In-depth proteogenomic analysis characterizes the molecular features of HBV-related hepatocellular carcinoma

Abstract:

To obtain a comprehensive molecular understanding of Chinese HCC patients with HBV infection (CHCC-HBV), paired tumor and non-tumor liver tissues from 159 HCC patients, in-depth proteogenomic analysis were performed using whole-exome sequencing (WES), RNA-seq, proteomics and phosphoproteomics. WES data identified 10,235 mutated genes including 20,369 non-silent point mutations and 1,363 small insertions-deletions. RNA-seq data analysis identified 19,860 protein-coding genes. Isobaric tandem mass tags (TMT)-based global proteomics identified 10,783 proteins; phosphoproteomics identified 59,746 highly reliable phosphosites from 9,224 phosphoproteins. We found that 35.2% (56/159) of the patients harbored aristolochic acids (AAs) signature (A:T >T:A transversions), and the AA signature-resulting single amino acid mutations were also identified in the proteomic data. Proteomic profiling identified three subgroups associated with clinical and molecular attributes including patient survival, tumor thrombus, genetic profile, and the liver-specific proteome.
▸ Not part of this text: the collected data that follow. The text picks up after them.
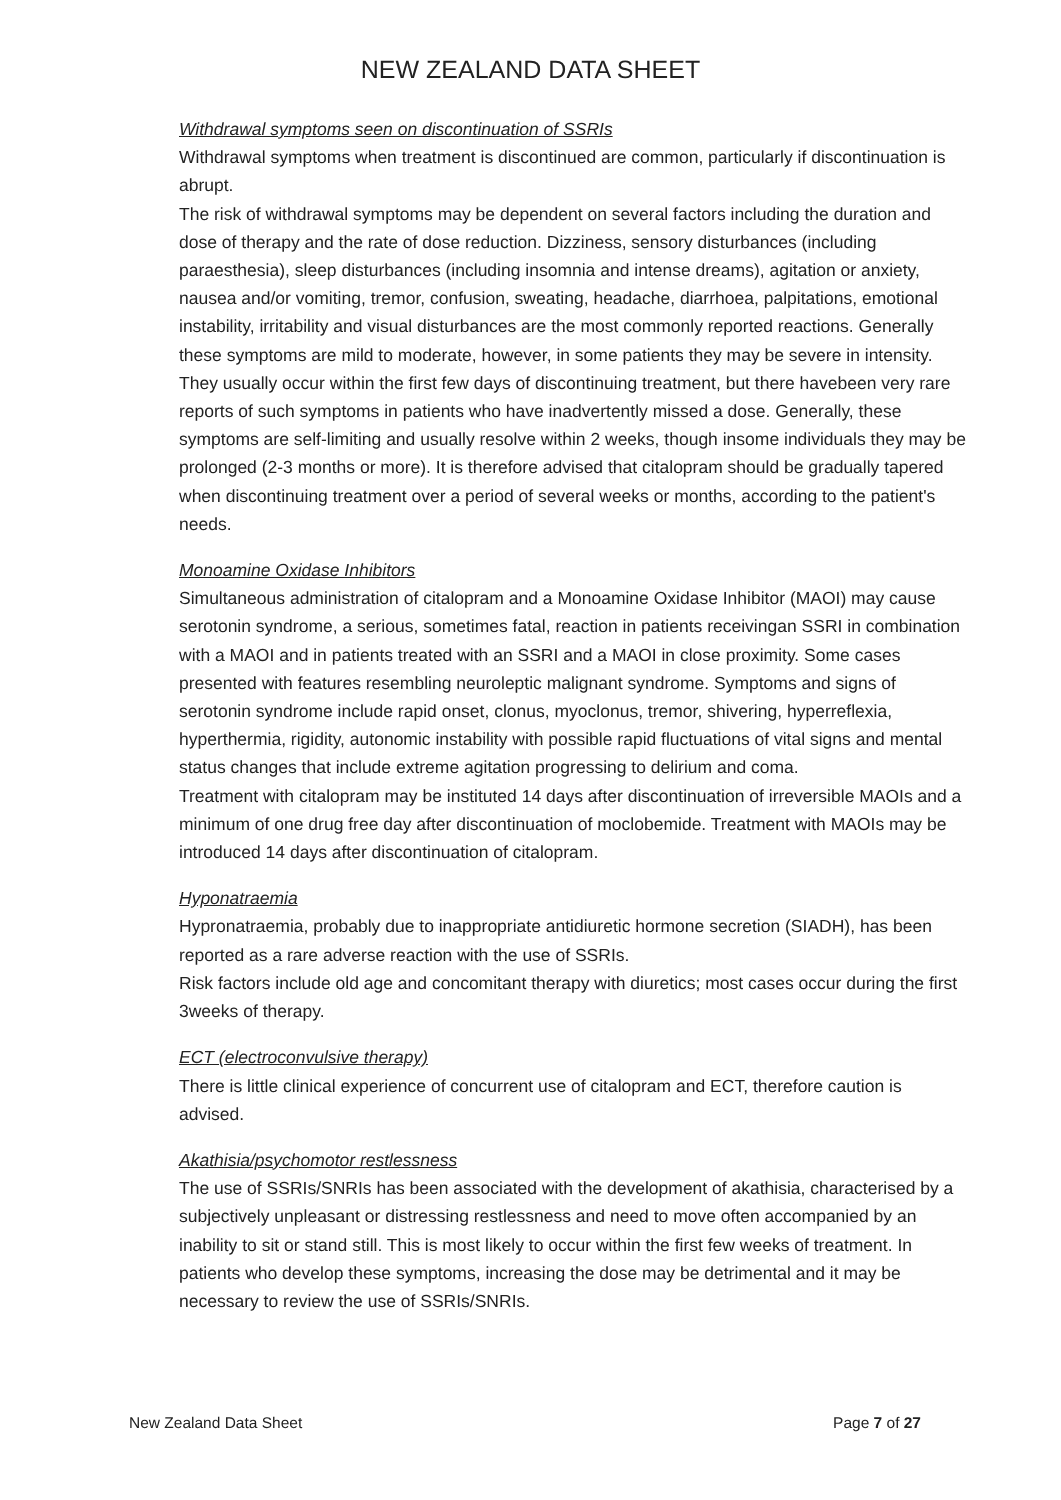NEW ZEALAND DATA SHEET
Withdrawal symptoms seen on discontinuation of SSRIs
Withdrawal symptoms when treatment is discontinued are common, particularly if discontinuation is abrupt.
The risk of withdrawal symptoms may be dependent on several factors including the duration and dose of therapy and the rate of dose reduction. Dizziness, sensory disturbances (including paraesthesia), sleep disturbances (including insomnia and intense dreams), agitation or anxiety, nausea and/or vomiting, tremor, confusion, sweating, headache, diarrhoea, palpitations, emotional instability, irritability and visual disturbances are the most commonly reported reactions. Generally these symptoms are mild to moderate, however, in some patients they may be severe in intensity.
They usually occur within the first few days of discontinuing treatment, but there havebeen very rare reports of such symptoms in patients who have inadvertently missed a dose. Generally, these symptoms are self-limiting and usually resolve within 2 weeks, though insome individuals they may be prolonged (2-3 months or more). It is therefore advised that citalopram should be gradually tapered when discontinuing treatment over a period of several weeks or months, according to the patient's needs.
Monoamine Oxidase Inhibitors
Simultaneous administration of citalopram and a Monoamine Oxidase Inhibitor (MAOI) may cause serotonin syndrome, a serious, sometimes fatal, reaction in patients receivingan SSRI in combination with a MAOI and in patients treated with an SSRI and a MAOI in close proximity. Some cases presented with features resembling neuroleptic malignant syndrome. Symptoms and signs of serotonin syndrome include rapid onset, clonus, myoclonus, tremor, shivering, hyperreflexia, hyperthermia, rigidity, autonomic instability with possible rapid fluctuations of vital signs and mental status changes that include extreme agitation progressing to delirium and coma.
Treatment with citalopram may be instituted 14 days after discontinuation of irreversible MAOIs and a minimum of one drug free day after discontinuation of moclobemide. Treatment with MAOIs may be introduced 14 days after discontinuation of citalopram.
Hyponatraemia
Hypronatraemia, probably due to inappropriate antidiuretic hormone secretion (SIADH), has been reported as a rare adverse reaction with the use of SSRIs.
Risk factors include old age and concomitant therapy with diuretics; most cases occur during the first 3weeks of therapy.
ECT (electroconvulsive therapy)
There is little clinical experience of concurrent use of citalopram and ECT, therefore caution is advised.
Akathisia/psychomotor restlessness
The use of SSRIs/SNRIs has been associated with the development of akathisia, characterised by a subjectively unpleasant or distressing restlessness and need to move often accompanied by an inability to sit or stand still. This is most likely to occur within the first few weeks of treatment. In patients who develop these symptoms, increasing the dose may be detrimental and it may be necessary to review the use of SSRIs/SNRIs.
New Zealand Data Sheet Page 7 of 27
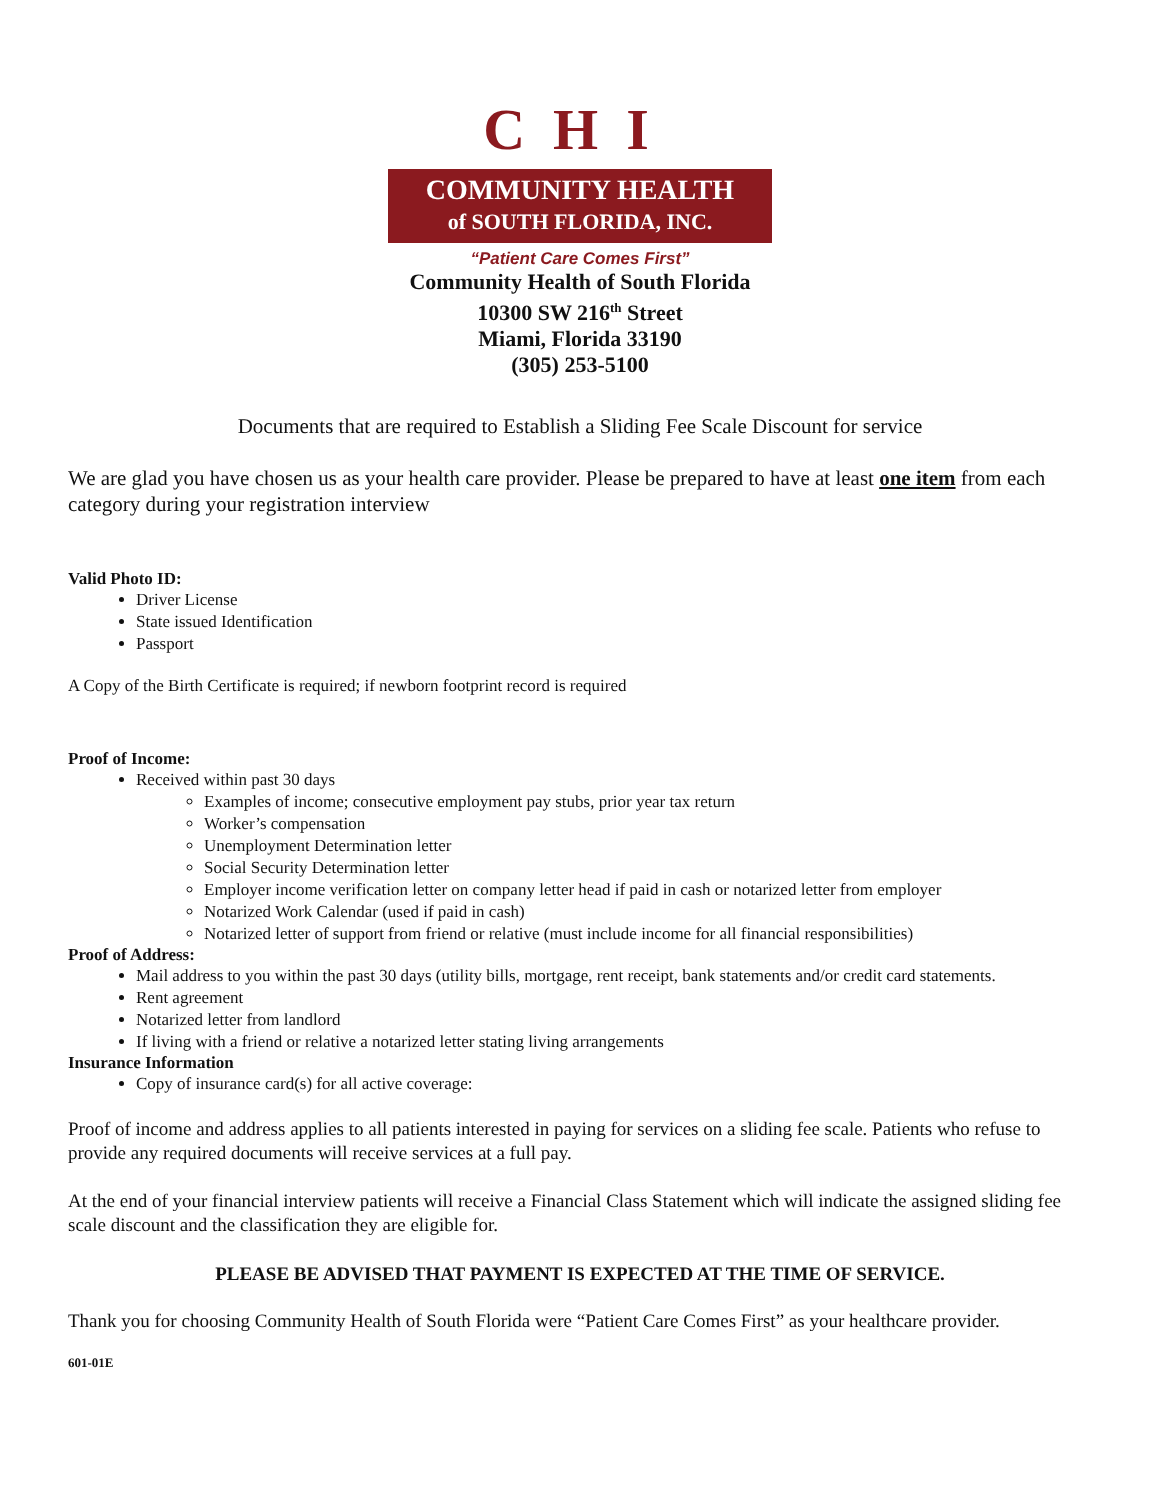CHI
COMMUNITY HEALTH
of SOUTH FLORIDA, INC.
“Patient Care Comes First”
Community Health of South Florida
10300 SW 216<sup>th</sup> Street
Miami, Florida 33190
(305) 253-5100
Documents that are required to Establish a Sliding Fee Scale Discount for service
We are glad you have chosen us as your health care provider. Please be prepared to have at least one item from each category during your registration interview
Valid Photo ID:
Driver License
State issued Identification
Passport
A Copy of the Birth Certificate is required; if newborn footprint record is required
Proof of Income:
Received within past 30 days
Examples of income; consecutive employment pay stubs, prior year tax return
Worker’s compensation
Unemployment Determination letter
Social Security Determination letter
Employer income verification letter on company letter head if paid in cash or notarized letter from employer
Notarized Work Calendar (used if paid in cash)
Notarized letter of support from friend or relative (must include income for all financial responsibilities)
Proof of Address:
Mail address to you within the past 30 days (utility bills, mortgage, rent receipt, bank statements and/or credit card statements.
Rent agreement
Notarized letter from landlord
If living with a friend or relative a notarized letter stating living arrangements
Insurance Information
Copy of insurance card(s) for all active coverage:
Proof of income and address applies to all patients interested in paying for services on a sliding fee scale. Patients who refuse to provide any required documents will receive services at a full pay.
At the end of your financial interview patients will receive a Financial Class Statement which will indicate the assigned sliding fee scale discount and the classification they are eligible for.
PLEASE BE ADVISED THAT PAYMENT IS EXPECTED AT THE TIME OF SERVICE.
Thank you for choosing Community Health of South Florida were “Patient Care Comes First” as your healthcare provider.
601-01E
These proteomic subgroups have distinct features in metabolic reprogramming, microenvironment dysregulation, cell proliferation, and potential therapeutics. CTNNB1-associated ALDOA phosphorylation was validated to promote glycolysis and cell proliferation. Our study provides a valuable resource that significantly expands the knowledge of HBV-related HCC and may eventually benefit clinical practice.
朱力
军事医学科学院生物工程研究所

Proteomics in the Development of Vaccines against Bacterial Infections

Abstract:

The proteomics strategy based on mass spectrometry technology has become one of the common useful methods in the field of life sciences. Vaccine technology is an important means used by us to fight against pathogens (including bacteria and viruses). Here, the proteomics applications in the researches of bacterial pathogenesis and in the developments of vaccines will be discussed. First, the identification of bacterial intein and cyclic peptides might be improved by computational proteomics. In addition, computational algorithm also helps in the screening of antigen epitopes (MHC-binding peptides from pathogens) and the design of delivery vectors (protein nanoparticles) during the vaccine development process.